I should clarify I am talking strictly toner here.
A kg of magenta pigment initially ran us $89. The cost has dropped since then (by about half…but guaranteed your toner cartridge didn’t ). But for whatever nebulous reason the cost didn’t drop when our materials did, we’ll assume the pigment is still $89/kg.
The pigment makes up 33% of a kg of finished ‘product’ (from my end). It is then forwarded to a different facility for a slight refinement and packaging (all value added - and I don’t know how much $$$-wise is tacked on).
As you can surmise the cost of the packaged good is pretty extensive…hence the reason for the high cost.
Do different colors cost different amounts?

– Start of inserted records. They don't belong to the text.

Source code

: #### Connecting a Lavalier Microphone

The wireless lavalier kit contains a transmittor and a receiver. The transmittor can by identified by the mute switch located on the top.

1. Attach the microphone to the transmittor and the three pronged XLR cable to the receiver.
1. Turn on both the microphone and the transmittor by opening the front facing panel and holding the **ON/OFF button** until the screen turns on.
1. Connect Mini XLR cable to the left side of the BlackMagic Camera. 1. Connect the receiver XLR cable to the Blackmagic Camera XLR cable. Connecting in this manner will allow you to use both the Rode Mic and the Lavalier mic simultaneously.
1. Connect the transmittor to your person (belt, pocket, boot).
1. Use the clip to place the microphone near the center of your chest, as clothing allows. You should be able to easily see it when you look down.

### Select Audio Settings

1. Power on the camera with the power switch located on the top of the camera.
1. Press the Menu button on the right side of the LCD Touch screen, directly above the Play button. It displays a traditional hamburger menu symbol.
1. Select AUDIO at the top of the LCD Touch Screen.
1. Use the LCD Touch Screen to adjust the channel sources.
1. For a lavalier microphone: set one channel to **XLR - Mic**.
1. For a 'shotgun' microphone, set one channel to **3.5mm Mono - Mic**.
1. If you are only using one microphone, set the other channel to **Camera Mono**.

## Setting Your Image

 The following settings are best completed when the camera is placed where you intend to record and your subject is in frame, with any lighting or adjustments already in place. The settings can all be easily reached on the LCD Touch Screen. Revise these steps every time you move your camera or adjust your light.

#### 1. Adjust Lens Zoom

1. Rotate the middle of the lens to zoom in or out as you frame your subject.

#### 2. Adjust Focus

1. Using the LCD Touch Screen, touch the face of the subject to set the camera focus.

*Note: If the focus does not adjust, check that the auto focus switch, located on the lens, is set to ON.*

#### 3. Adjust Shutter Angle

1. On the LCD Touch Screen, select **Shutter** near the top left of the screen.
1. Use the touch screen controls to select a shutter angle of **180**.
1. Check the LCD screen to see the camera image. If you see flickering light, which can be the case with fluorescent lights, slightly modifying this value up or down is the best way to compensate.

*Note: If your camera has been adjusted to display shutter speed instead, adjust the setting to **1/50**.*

So market values on pigment roughly translate to 33% of the cost of a cartridge?
How much does the circuit board and other extras affect the price of a cartridge?
Thanks for the info.
They certainly do when buying oil paints. One color will be very cheap, and another color very expensive. If the companies can make one tube of paint with ingredients costing a dollar, but another color of paint will cost them ten dollars for the ingredients, then the first tube of paint will be much cheaper for the consumer than the second.
I imagine that the different colors of printer inks also vary, but since they’re usually sold bundled together, the consumer doesn’t really know or care about the different costs.
I refill my HP cartridges, and it works fine for my purposes, but the color ink does fade really fast. If I leave a printed sheet out in the sun, I’d say it’s very faded within a week, and almost gone in 6 weeks or so.
Thanks- that may explain a lot. I bought some cheap generic cartridges for my Canon printer and I had to remove the circuit board (chip thing) on the old cartridge and place it on the new generic one. The generic cartridge is always signalled as being empty. If the circuit board is simply counting pages printed- for old and new cartridge- I now see why.
For just this reason (and yes it is a classic razor-and-blades model, plain and simple, but with higher tech being added to help ensure the model stays in place), I now only print ‘fast draft’ and don’t care about getting a nice printer. I used to have a very high end inket, did graphic design comps on it, printed all my own photos, etc.
I now find it MUCH more time and cost effective to simply upload all my photos to Costco and pick them up an hour later. They come out damn near perfect, and dirt cheap. They’ll even do very large sizes super cheap.
For large graphic design comps, I’m finding PDFs (not even printed out!) are OK for a lot of clients. And often they have nice big printers to print on locally if they want (and are OK with the colors not being perfect, often.)